The findings come from a recent Kaspersky survey titled Cybersecurity in the Workplace: Employee Knowledge and Behaviour. As per details, 39pc of respondents said their company’s cybersecurity policies were excessive or not entirely appropriate. Another 8pc said their organisations either did not have such policies or that they did not know about them.

The survey pointed to a gap between formal corporate rules and how employees actually behave, highlighting risks associated with shadow IT and the use of unmanaged devices.

Personal device use remains a concern

According to the survey, 38pc of respondents said there were no policies covering the use of non-corporate devices. In addition, 17pc said they were allowed to use personal devices to access business information if those devices had some type of cybersecurity protection, including consumer-grade software.

By contrast, 16pc said personal devices could only be used after passing strict corporate IT security checks, while 29pc reported that only company-issued devices were allowed for work purposes.

The survey suggested that organisations appear to exercise tighter control over software installation on company devices than over the use of personal hardware.

Software controls stronger, but shadow IT persists

As per the findings, 56.5pc of respondents said only IT specialists were permitted to install software on corporate devices. A further 19.5pc said that authority was limited to top management or designated users, while 17pc said employees could install software that had been approved by the IT team.

However, 7pc said all users were able to install any software without IT approval. At the same time, 26pc of professionals said they had installed software on work devices without IT supervision during the past year.

The survey said this continuing shadow IT issue leaves organisations exposed to security weaknesses, compliance problems and possible data breaches. "Shadow IT is now a mainstream operational risk. When one in five employees installs software without IT oversight, it signals a policy gap, said Toufic Derbass, Managing Director for the META region at Kaspersky," the survey stated.

He said organisations needed to move beyond restrictive controls and adopt user-focused cybersecurity approaches that combine technology with employee awareness and responsible usage.

Recommendations in the survey

To improve defences, the survey recommended shadow IT audits to detect unauthorised software, cloud services and personal devices that may be accessing corporate data.

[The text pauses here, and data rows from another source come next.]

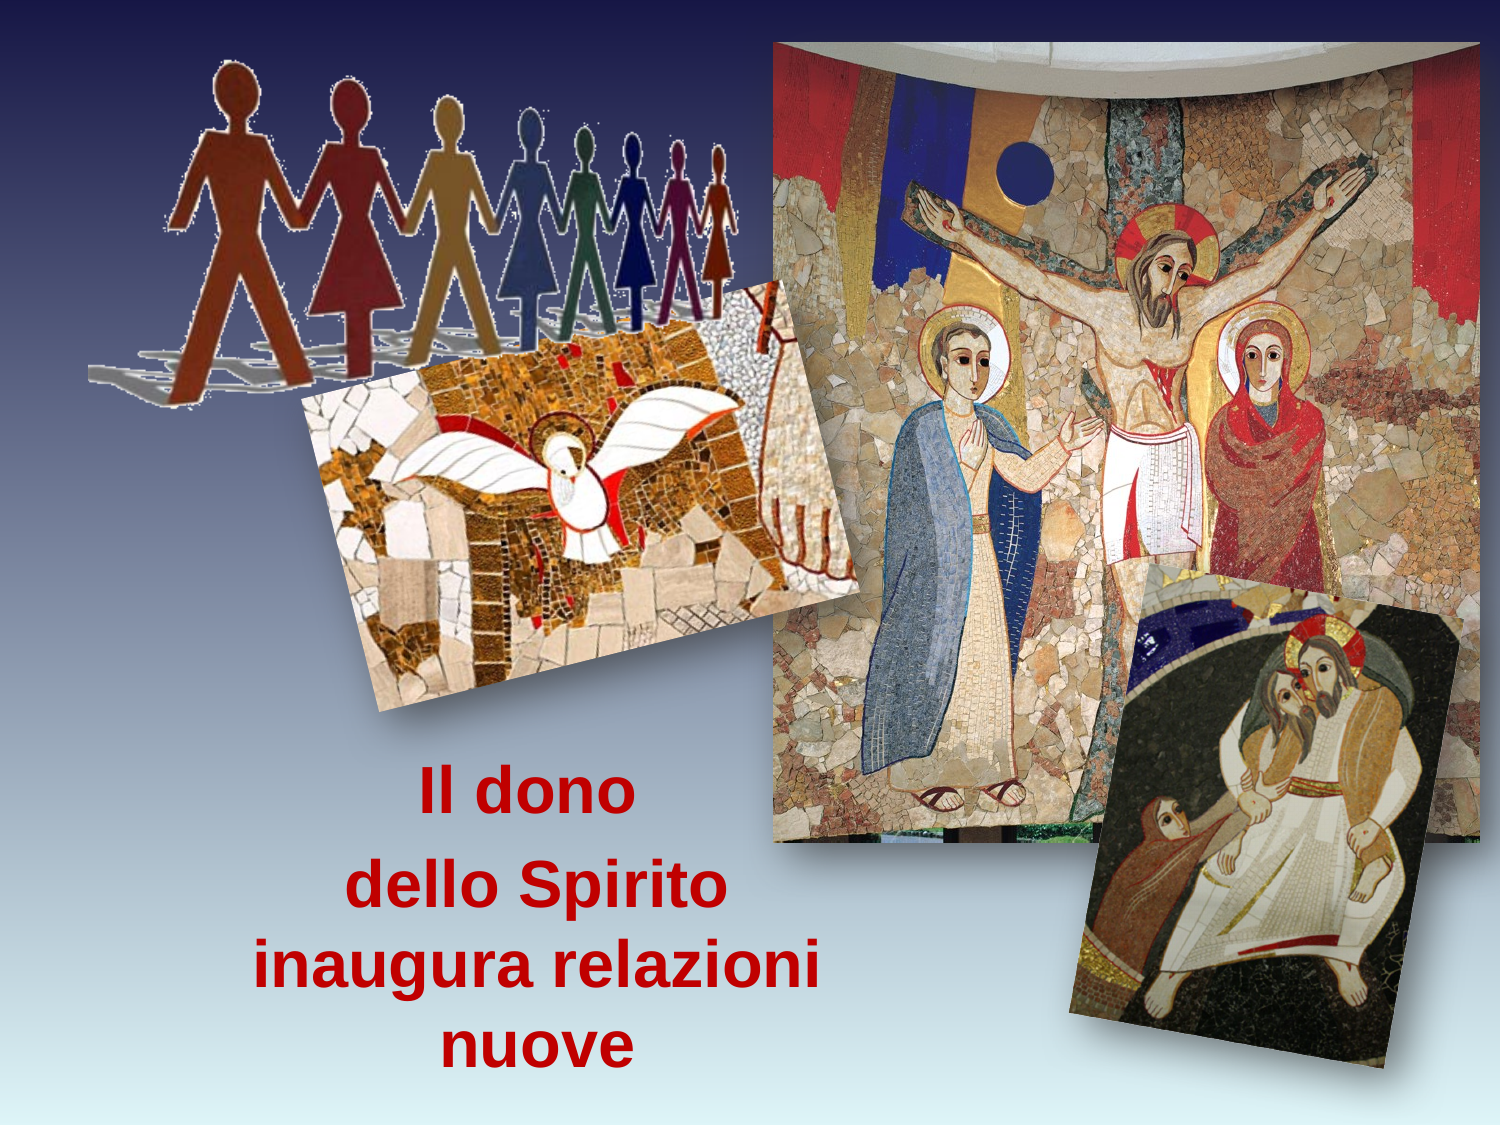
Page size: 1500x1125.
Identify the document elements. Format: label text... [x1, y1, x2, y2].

picture [88, 0, 1480, 1068]
subtitle Il dono dello Spirito inaugura relazioni nuove [206, 739, 869, 1028]
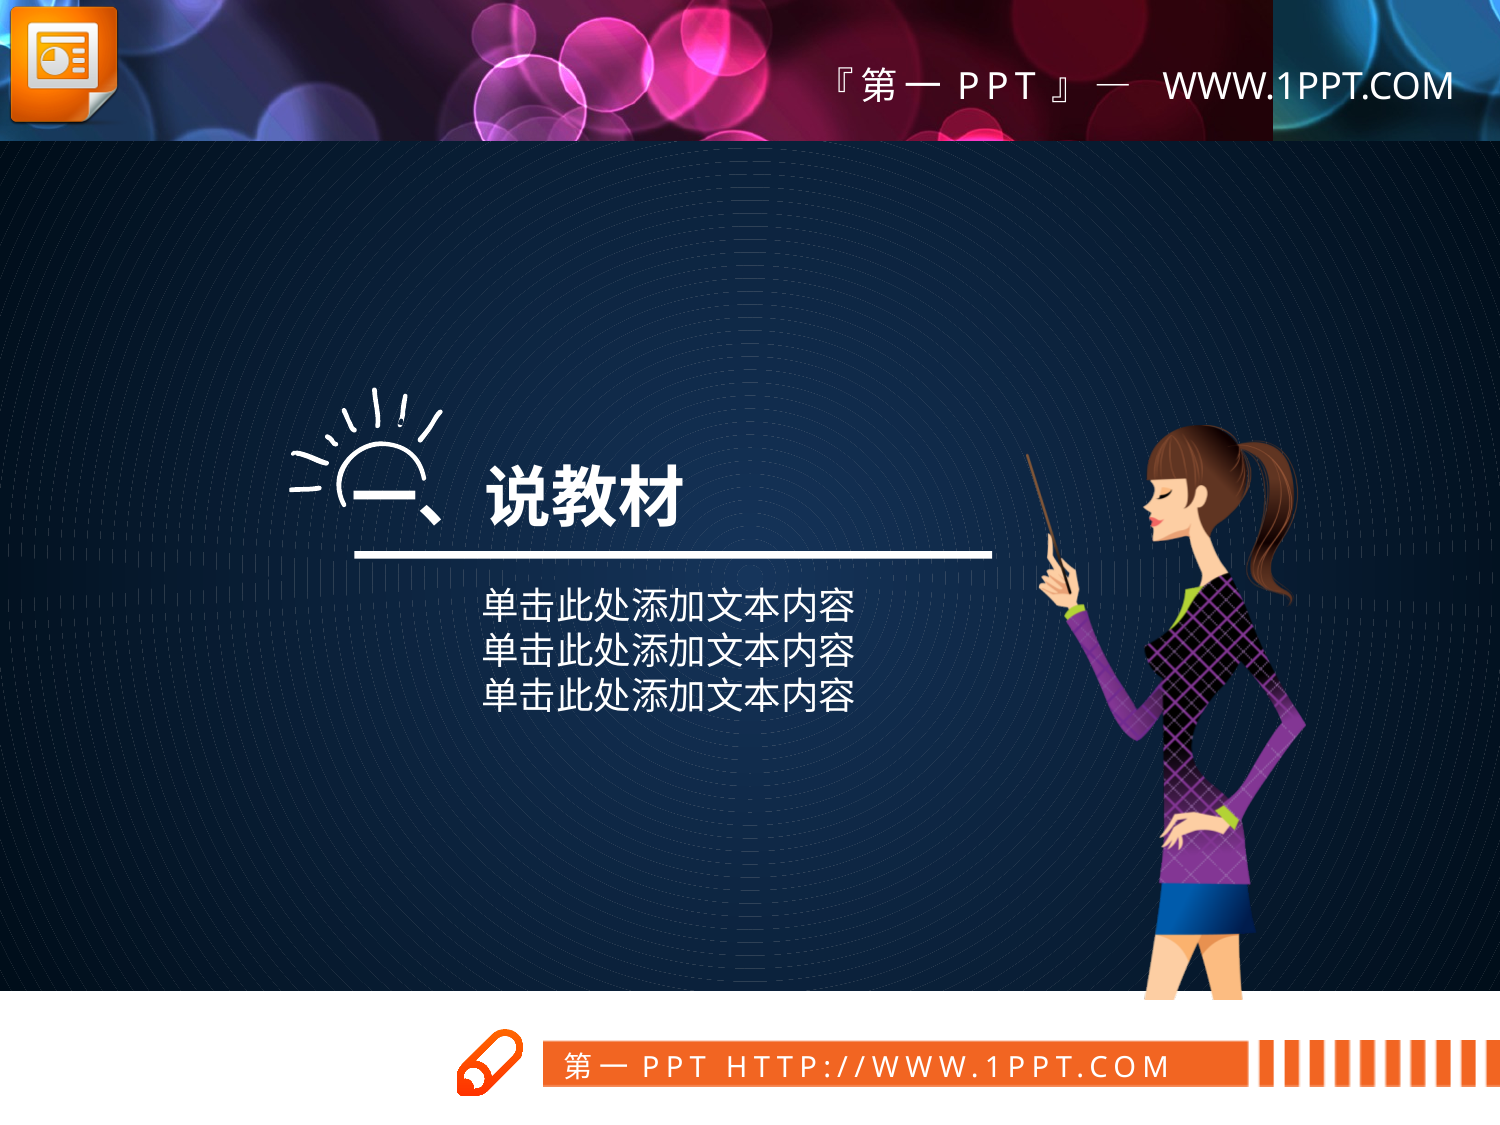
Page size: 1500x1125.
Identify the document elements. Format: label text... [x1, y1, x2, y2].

picture [1026, 425, 1306, 1000]
text_box 单击此处添加文本内容 单击此处添加文本内容 单击此处添加文本内容 [466, 574, 880, 725]
picture [543, 1040, 1500, 1087]
text_box [354, 551, 993, 559]
picture [0, 0, 1500, 141]
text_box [288, 386, 833, 544]
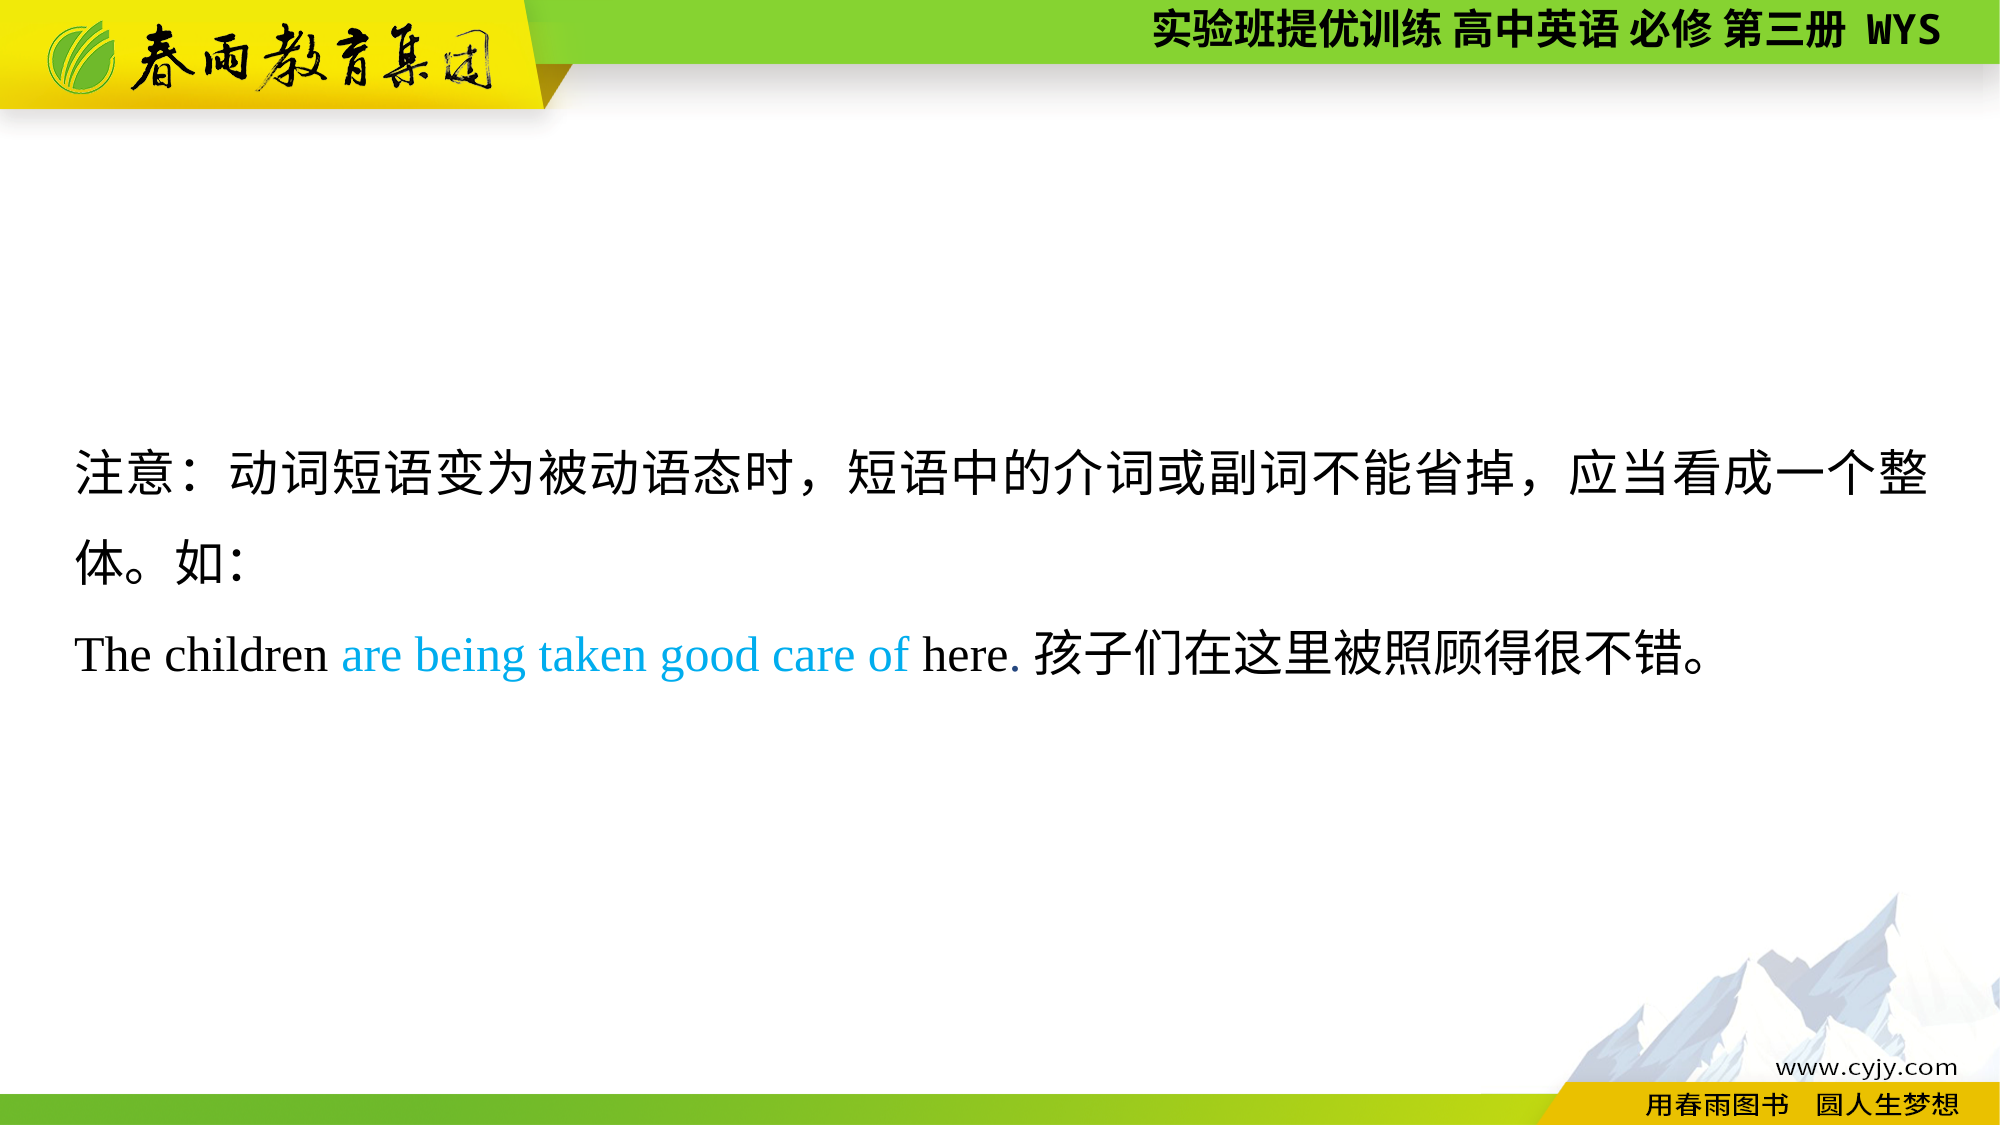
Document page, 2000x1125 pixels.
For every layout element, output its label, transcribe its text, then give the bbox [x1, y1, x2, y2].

list 注意：动词短语变为被动语态时，短语中的介词或副词不能省掉，应当看成一个整体。如： The children are being taken good care of here.孩子们在这里被照顾得很不错。 [59, 404, 1944, 681]
picture [0, 0, 2000, 1125]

It also called for stronger monitoring and cybersecurity tools.

Where organisations allow personal devices for work, the survey recommended setting clear minimum security standards and enforcing them through mobile device management or endpoint management tools. It also advised employee training focused on real-world cyber risks.

The findings underline concerns about how policy design and employee practices can diverge, even where formal controls are in place, particularly in areas involving personal device access and unsupervised software installation.